-- Opening Marker --

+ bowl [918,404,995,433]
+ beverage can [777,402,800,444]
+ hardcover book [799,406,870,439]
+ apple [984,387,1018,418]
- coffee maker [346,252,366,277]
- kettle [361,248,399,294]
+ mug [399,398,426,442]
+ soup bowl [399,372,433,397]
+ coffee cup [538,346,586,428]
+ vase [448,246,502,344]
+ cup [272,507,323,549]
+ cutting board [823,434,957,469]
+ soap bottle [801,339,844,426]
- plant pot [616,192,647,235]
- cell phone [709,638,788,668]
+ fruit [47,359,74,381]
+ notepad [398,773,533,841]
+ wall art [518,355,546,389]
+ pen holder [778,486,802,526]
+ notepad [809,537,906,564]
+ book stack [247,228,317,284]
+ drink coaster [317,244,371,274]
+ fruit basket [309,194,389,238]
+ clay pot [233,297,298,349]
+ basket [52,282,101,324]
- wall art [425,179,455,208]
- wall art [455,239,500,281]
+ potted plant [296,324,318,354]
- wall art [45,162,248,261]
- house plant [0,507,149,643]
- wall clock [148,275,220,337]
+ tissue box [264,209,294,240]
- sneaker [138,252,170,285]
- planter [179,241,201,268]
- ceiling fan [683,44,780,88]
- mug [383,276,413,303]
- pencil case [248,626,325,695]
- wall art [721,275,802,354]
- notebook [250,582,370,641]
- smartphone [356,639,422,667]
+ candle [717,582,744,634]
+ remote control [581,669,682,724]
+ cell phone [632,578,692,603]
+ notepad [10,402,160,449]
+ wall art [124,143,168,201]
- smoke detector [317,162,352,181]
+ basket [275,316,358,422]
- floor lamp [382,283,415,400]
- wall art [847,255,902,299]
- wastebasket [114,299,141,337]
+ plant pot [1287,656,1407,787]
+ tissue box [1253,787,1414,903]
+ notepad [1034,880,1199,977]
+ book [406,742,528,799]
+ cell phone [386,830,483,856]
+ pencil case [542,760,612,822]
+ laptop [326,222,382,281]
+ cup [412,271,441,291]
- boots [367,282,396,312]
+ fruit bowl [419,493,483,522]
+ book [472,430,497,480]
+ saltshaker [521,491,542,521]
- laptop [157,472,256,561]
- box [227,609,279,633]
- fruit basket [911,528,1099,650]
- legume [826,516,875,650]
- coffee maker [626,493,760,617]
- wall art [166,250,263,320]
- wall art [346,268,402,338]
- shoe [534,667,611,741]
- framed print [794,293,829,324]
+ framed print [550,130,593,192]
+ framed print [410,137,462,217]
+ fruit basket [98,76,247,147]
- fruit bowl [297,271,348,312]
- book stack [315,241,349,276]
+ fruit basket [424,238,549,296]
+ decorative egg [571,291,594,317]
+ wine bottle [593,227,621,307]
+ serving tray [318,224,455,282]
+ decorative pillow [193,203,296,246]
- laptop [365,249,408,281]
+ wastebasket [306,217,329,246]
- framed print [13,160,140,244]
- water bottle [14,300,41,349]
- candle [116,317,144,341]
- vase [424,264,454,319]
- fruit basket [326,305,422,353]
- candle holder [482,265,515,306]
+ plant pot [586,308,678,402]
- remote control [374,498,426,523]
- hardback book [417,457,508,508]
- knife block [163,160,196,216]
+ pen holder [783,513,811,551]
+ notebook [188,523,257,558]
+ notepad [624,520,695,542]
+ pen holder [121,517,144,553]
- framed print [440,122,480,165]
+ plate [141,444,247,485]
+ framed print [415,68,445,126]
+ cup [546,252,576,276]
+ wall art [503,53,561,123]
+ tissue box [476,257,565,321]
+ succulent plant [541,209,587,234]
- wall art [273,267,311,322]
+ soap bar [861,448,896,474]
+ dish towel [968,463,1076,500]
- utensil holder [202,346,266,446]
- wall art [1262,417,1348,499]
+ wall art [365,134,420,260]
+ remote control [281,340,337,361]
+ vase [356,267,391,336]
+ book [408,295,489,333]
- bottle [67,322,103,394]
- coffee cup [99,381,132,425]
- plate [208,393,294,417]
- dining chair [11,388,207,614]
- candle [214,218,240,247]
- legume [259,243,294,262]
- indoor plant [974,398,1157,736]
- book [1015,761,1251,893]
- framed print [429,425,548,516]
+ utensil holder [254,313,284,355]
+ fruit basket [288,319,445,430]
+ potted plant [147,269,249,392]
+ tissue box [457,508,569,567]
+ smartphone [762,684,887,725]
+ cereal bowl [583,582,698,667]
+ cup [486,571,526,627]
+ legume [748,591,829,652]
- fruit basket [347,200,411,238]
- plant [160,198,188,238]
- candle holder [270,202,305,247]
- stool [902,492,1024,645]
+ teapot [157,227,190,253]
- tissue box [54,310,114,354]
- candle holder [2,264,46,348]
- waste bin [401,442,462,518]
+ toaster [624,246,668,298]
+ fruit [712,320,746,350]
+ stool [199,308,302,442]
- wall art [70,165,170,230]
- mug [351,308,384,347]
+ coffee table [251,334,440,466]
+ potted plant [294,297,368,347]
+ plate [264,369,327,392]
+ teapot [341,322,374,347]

-- Closing Marker --

• **Problem to work on**
All lines above that contain "teapot" are required in the answer.

• **Written answer**
+ teapot [157,227,190,253]
+ teapot [341,322,374,347]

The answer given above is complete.